═══ Text block

Author: Donald L. Hafner Date Published: The Dispatch, 2002

If George Washington is the father of our country, James Madison is the father of our Constitution. He was an unlikely soldier in the Revolution. Barely five-foot-four and a hundred pounds, he became a colonel in the Orange County militia in Virginia only because his father was a Virginia squire of substantial property. Madison served for just one year before being elected, at age 25, to Virginia’s revolutionary convention. He seems, by all accounts, to have been quite the revolutionary firebrand in 1775 — and a bit stiff-necked. He failed to get re-elected to the convention because “he disdained the election practice of providing drinks and jollity at the polls.” Madison finished out the War as an appointee in Governor Patrick Henry’s Council.

In 1786, the Continental Congress agreed to call a special meeting in Philadelphia to consider amendments to the Articles of Confederation. With Hamilton and others, Madison maneuvered to transform this into a true constitutional convention. He persuaded Washington to attend the convention and give it stature. As a delegate from Virginia, Madison drafted “The Virginia Plan” presented by Edmund Randolph, which essentially ignored the Articles of Confederation and shifted all debate to the form that a new, federal government should take. When the Constitution was ready for ratification, Madison joined with Hamilton and John Jay in writing The Federalist Papers, which answered the Constitution’s critics and allow us even today to hear the voices of the Founders. Madison was a member of the first Congress when he proposed nineteen amendments to the new Constitution, ten of which were adopted as The Bill of Rights.

Madison became Secretary of State under Jefferson in 1801, and in 1809, he began the first of his own two terms as President. He then almost destroyed what he had created. He provoked a ruinous conflict with Great Britain, pushed New England to the brink of secession from the Union, and botched the military defense of the country so badly that he barely escaped with his own neck when British troops advanced on Washington, DC, and torched the White House. With good reason, Garry Wills devotes this gem of a book to a great puzzle about Madison — “ how to put together the shrewd constitutionalist and the hapless commander-in-chief”?

══════
═══ Given data

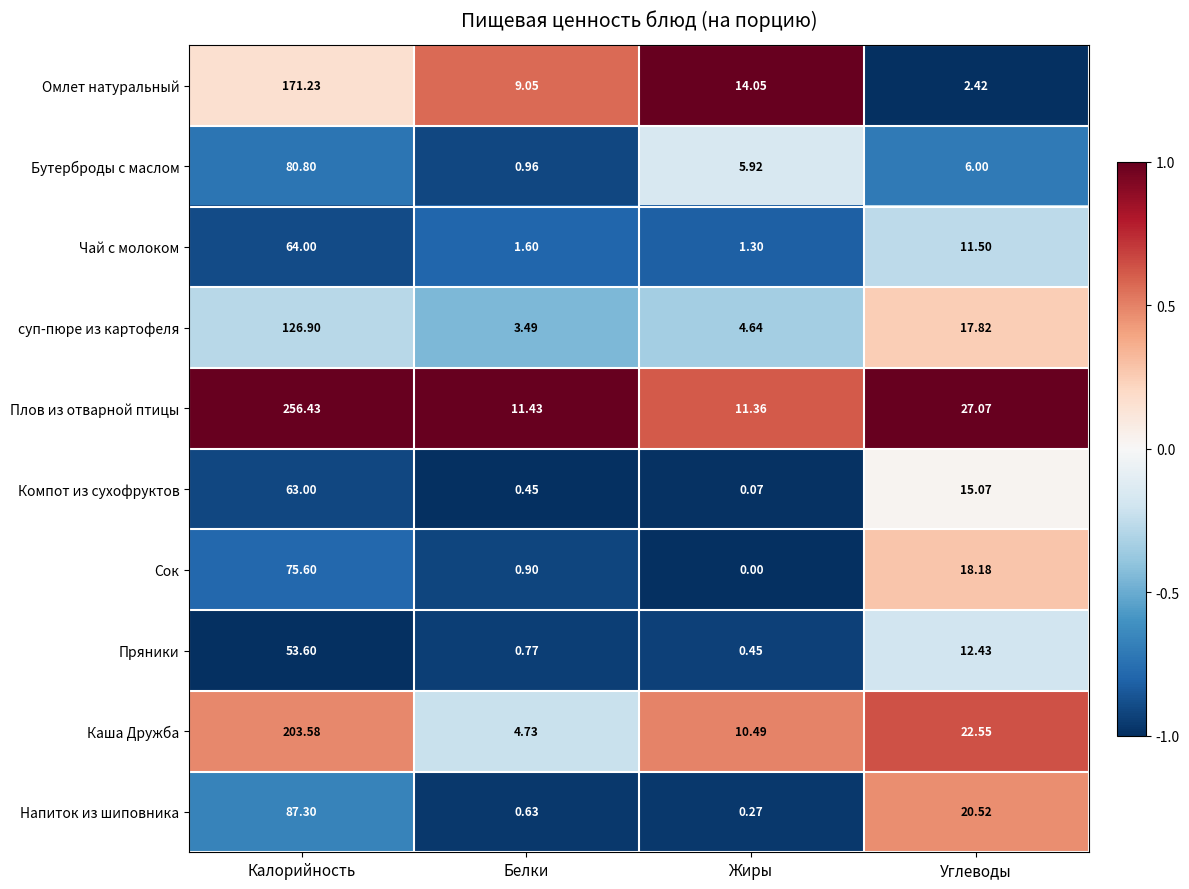

Where is Омлет натуральный nearest to the value 86?

Жиры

══════

Summarize the passage on James Madison above in two sentences.

### Your solution
James Madison, called the father of the Constitution, served briefly as a militia colonel, drafted the Virginia Plan, co-wrote The Federalist Papers with Hamilton and John Jay, and proposed the amendments from which the Bill of Rights was adopted. As President from 1809, though, he provoked a ruinous conflict with Great Britain and botched the country's military defense, and Garry Wills devotes his book to the puzzle of how to reconcile the shrewd constitutionalist with the hapless commander-in-chief.